15110 Summer 2018

Problem Set 9

Instructions

Download the pdf of the assignment; write or type your answers in that file, save or scan to pdf and submit that file using gradescope.

Exercises

  1. (4 points) This question deals with generating random numbers using a linear congruential generator (LCG). Here's the formula for an LCG:

    \(x_{i+1} = (a \times x_i + c)\mod m\)

    Recall the conditions that must hold for an LCG with parameters a, c, and m to have its maximum period of m:
    1. c and m must be relatively prime;
    2. a-1 must be divisible by every prime factor of m; and
    3. if m is divisible by 4, then a-1 must be divisible by 4.
    For instance, a = 5, c = 7, and m = 16 meet these conditions (remember, 2 is the only prime factor of a power of 2):
    1. the factors of 7 are 1 and 7, the factors of 16 are 1 and 2, so 7 and 16 are relatively prime;
    2. 4 is divisible by 2; and
    3. both 16 and 4 are divisible by 4.

    For this problem, think about a linear congruential generator where m is a power of 2 (like 8, 16, 32, etc.).

    1. (1 point) When this kind of LCG has a period equal to m, is c odd or even? Why?

    2. (1 point) When this kind of LCG has a period equal to m, is a odd or even? Why?

    3. (2 points) No matter how large m is, if it is a power of 2, there is something we can predict about the next output value of the LCG, based on the current output. That is, if \(x_i\) and \(x_{i+1}\) are two numbers produced by the LCG in sequence, and we know \(x_i\), we can predict something about \(x_{i+1}\). This prediction is based on the laws of simple arithmetic having to do with even and odd numbers What is it? Why does this happen?

      Bonus: Consult Wikipedia or some other source and give one technique for using the output of this kind of LCG that mitigates this problem.

  2. (1 pt) Assume that the random number generator randint(m,n) is uniformly distributed. This means that the probability of generating any number between m and n is the same.
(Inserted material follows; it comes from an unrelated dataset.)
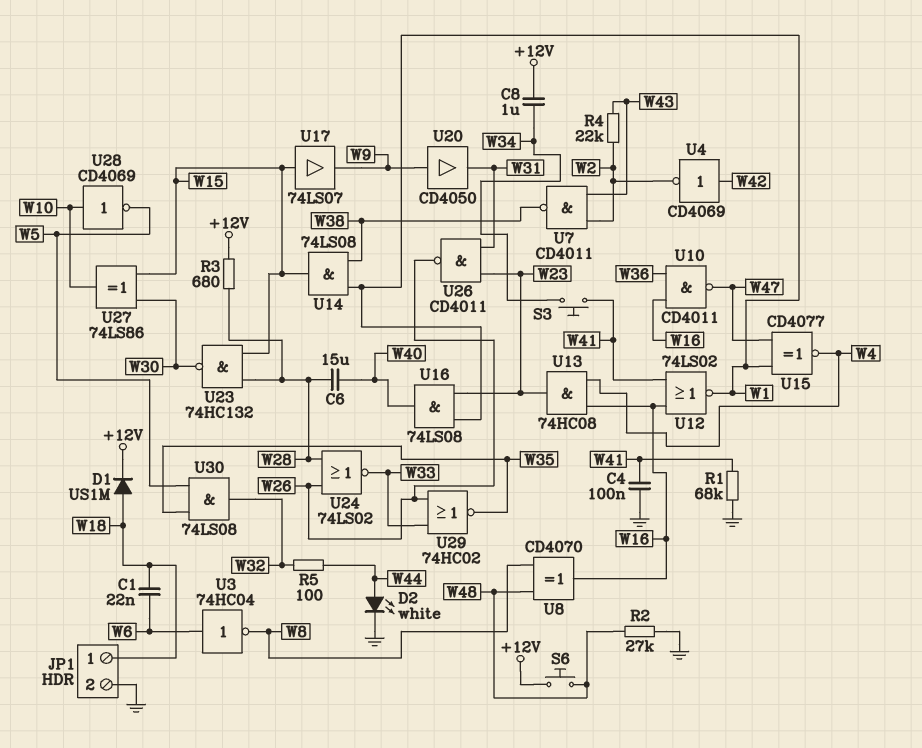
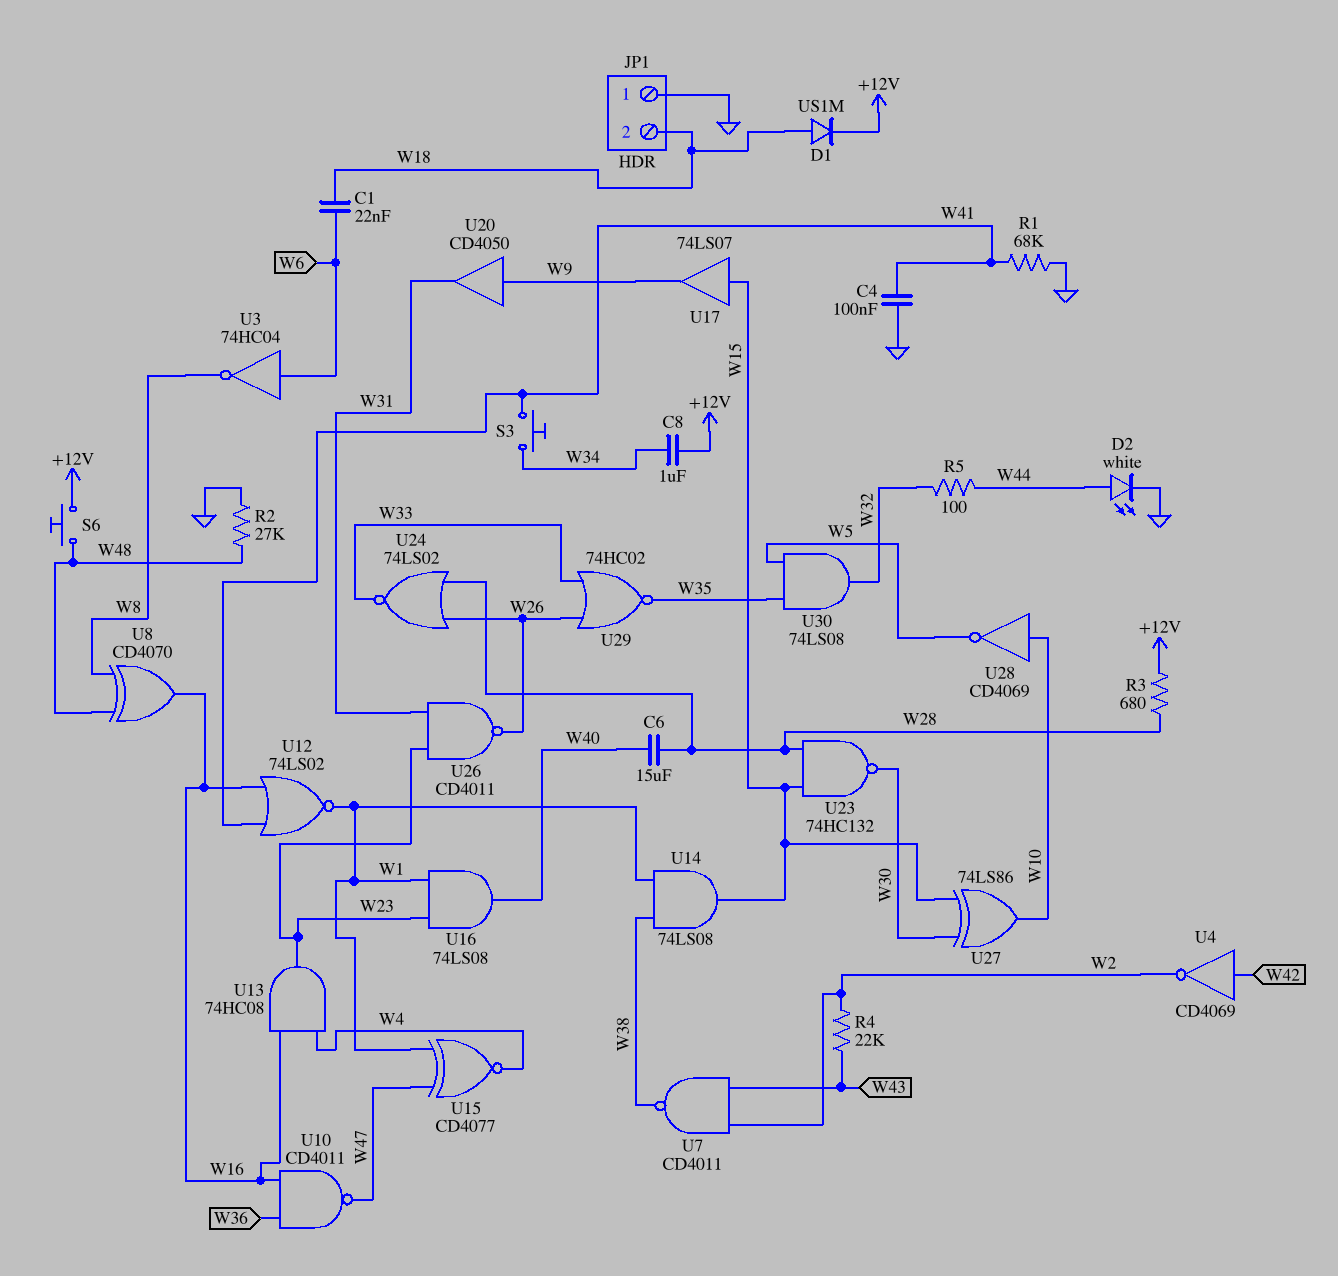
JP1 pin 1: W18 -> GND
JP1 pin 2: GND -> W18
    Suppose that Alice simulates the roll of a pair of dice by defining the roll function below, calling it twice and adding the results:

    def roll():
        return randint(1,6)
    
    Bob realizes that the roll of a pair of dice results in a sum of 2 through 12, inclusive, so he simulates the roll of a pair of dice by defining the roll function below, calling it only once:

    def roll():
        return randint(2,12)
    

    Are these equivalent in terms of their behavior over time as we generate roll after roll? Why or why not?

  3. (2 points)

    Consider the following code written for a simple game of Dungeons & Dragons. In this game, the player rolls one 20-sided die 20 times. Each time, if the value thrown is 20, we have a critical hit and keep track of it by adding 1 to critHitTotal. Similarly, if the value thrown is 1, we have a critical miss and keep track of it by adding 1 to critMissTotal

    There is a logical error in the program for this game below. Explain what is wrong and show how to correct it.

    from random import randint
    
    def roll():
        return randint(1,20)
    
    def game():
        critHitTotal = 0
        critMissTotal = 0
        for i in range(20):
            if roll() == 20:
                critHitTotal += 1
            elif roll() == 1:
                critMissTotal += 1
        return (critHitTotal, critMissTotal)
    

  4. (3 points) Think about the following program:
    from random import random
    from math import sqrt
    
    def mystery(n):
        hits = 0
        for i in range(n):
            x = random()
            y = random()
            r = sqrt(x**2 + y**2)
            if r <= 1.0:
                hits = hits + 1
        area = hits/n
        return 4*area
    

    This is an example of a Monte Carlo method, where each "experiment" picks a random point with x and y coordinates
    between 0 and 1. What geometric figure does area correspond to? What quantity does this function approximate?